Vale mencionar um ponto importante: o estudo do David ainda não passou por revisão de pares, ele disponibilizou sua pesquisa na plataforma bioRxiv, e a Elsevier prontamente anunciou que está conduzindo uma investigação interna. E, embora o editor-chefe da Toxicology Reports não tenha dado muitos detalhes, está claro que o assunto é sério.
Voltando ao Imagetwin: Bik elogia especialmente sua habilidade em lidar com figuras complexas, aquelas que levariam mais de meia hora para serem avaliadas manualmente. E Jana Christopher vê o software como um “segundo par de olhos”. No entanto, ela reforça algo que já havíamos mencionado anteriormente em relação às falhas do Imagetwin, destacando que ela encontrou problemas que o software simplesmente não detectou.
O futuro do conteúdo científico
O Imagetwin e outros softwares de IA estão se tornando uma parte integrante do processo de revisão de artigos, e como o mundo da ciência está sempre evoluindo, é importante ver como a tecnologia pode estar moldando esse progresso.

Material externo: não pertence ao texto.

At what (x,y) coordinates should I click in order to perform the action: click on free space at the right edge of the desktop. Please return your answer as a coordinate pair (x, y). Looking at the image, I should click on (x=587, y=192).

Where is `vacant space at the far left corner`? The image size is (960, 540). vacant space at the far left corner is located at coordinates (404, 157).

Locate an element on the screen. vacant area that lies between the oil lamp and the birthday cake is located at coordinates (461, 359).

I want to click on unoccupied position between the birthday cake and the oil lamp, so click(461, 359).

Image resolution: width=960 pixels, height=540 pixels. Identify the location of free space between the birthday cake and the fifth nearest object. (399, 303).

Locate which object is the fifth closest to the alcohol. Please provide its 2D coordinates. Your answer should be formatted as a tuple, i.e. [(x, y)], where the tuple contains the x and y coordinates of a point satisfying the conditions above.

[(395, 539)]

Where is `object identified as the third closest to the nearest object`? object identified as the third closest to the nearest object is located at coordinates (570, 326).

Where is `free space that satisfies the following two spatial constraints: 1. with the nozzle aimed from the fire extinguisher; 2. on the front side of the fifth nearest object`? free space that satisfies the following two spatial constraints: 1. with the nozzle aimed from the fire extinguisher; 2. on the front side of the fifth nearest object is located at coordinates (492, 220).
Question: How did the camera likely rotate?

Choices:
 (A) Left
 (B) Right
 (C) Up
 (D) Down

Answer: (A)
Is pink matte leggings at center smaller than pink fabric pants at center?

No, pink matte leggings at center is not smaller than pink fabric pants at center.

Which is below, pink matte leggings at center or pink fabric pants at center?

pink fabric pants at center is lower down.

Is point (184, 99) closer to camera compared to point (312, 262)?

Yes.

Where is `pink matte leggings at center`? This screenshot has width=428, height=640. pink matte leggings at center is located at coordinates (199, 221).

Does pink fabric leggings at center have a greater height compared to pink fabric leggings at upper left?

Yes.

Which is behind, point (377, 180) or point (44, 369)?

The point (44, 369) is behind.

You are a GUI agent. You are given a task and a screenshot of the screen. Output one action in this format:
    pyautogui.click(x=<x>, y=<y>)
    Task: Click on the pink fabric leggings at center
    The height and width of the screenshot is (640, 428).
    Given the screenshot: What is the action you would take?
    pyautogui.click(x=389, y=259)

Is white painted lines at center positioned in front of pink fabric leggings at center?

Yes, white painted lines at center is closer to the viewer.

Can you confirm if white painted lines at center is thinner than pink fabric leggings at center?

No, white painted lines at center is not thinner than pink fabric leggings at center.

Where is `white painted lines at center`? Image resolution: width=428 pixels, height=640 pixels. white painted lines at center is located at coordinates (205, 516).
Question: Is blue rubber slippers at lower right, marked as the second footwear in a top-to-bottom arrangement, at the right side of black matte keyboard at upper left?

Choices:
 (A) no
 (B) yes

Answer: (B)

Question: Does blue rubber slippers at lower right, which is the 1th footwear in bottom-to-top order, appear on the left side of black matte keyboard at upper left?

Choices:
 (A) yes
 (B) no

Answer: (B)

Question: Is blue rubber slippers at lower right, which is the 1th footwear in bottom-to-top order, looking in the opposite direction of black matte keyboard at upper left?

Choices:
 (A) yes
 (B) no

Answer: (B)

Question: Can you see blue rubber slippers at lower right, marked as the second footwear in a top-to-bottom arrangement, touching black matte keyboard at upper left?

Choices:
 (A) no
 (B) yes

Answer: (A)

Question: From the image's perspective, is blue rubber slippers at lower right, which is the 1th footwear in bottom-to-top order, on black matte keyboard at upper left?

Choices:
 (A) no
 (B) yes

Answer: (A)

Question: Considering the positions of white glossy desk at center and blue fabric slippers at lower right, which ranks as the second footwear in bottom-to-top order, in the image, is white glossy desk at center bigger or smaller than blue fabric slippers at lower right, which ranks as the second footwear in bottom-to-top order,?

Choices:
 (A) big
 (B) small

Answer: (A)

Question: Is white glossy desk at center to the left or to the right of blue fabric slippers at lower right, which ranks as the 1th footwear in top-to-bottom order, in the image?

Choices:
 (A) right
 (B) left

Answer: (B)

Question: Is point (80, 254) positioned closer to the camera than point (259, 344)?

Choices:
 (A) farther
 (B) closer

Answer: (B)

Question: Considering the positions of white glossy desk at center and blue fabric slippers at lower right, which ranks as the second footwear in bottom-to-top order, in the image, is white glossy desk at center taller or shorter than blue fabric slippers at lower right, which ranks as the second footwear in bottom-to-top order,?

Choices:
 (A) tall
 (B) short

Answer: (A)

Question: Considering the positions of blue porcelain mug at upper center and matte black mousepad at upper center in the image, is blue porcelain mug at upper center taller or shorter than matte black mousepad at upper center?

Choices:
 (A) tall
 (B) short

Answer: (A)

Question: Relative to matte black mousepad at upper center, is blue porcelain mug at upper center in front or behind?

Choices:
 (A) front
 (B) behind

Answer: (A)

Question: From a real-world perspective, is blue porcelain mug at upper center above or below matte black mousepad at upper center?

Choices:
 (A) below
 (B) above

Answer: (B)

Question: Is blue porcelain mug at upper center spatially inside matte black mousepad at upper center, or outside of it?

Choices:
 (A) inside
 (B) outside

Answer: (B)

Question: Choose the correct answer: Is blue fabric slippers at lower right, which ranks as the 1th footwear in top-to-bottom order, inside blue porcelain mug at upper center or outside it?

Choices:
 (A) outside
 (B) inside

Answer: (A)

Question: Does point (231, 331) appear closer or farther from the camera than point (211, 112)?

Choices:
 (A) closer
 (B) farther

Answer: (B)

Christopher, acredita que o objetivo final é integrar ferramentas de IA no processo de revisão de artigos, semelhante à forma como os editores já usam softwares para detectar plágio no texto, mas sempre com a atenção de que a inteligência artificial sozinha não dá conta do recado, embora possa ajudar muito com os alertas. Segundo ela, “Você tem que usar sua própria experiência e questionar essas coisas. Nenhuma das sinalizações que você recebe [da Imagetwin] é definitiva: ‘Isso é fraude!’“. Portanto, fica claro que a expertise humana para interpretar, avaliar e agir com base nesses alertas é fundamental e, como sempre, a IA entra no papel de mais uma ferramenta que pode, sim, ser muito útil, mas não substitui o ser humano.
As universidades estão de olho no potencial da inteligência artificial para revisão de artigos científicos. Segundo Patrick Starke, um dos desenvolvedores do Imagetwin, muitas instituições acadêmicas estão usando o software para revisar os artigos seus professores e pesquisadores estão enviando para seus periódicos, embora ele não tenha dado detalhes sobre quem são essas universidades, mas vale a atenção porque a ferramenta está ganhando espaço.
Christopher, espera que a expansão das ferramentas de IA possa democratizar o processo de revisão para as revistas. E ela defende que devemos parar de ver essas ferramentas como um luxo, e perceber que adicionam um valor à revista, como mais uma ferramenta para ajudar a garantir a integridade e a qualidade dos trabalhos acadêmicos.
Em um ambiente tão rigoroso quanto o acadêmico, seria imprudente confiar integralmente nas respostas da inteligência artificial, mas se isso pode ajudar a ciência a evoluir mais rápido, unir essas ferramentas à experiência humana pode garantir uma otimização das rotinas de revisão, tanto do ponto de vista qualitativo quanto quantitativo.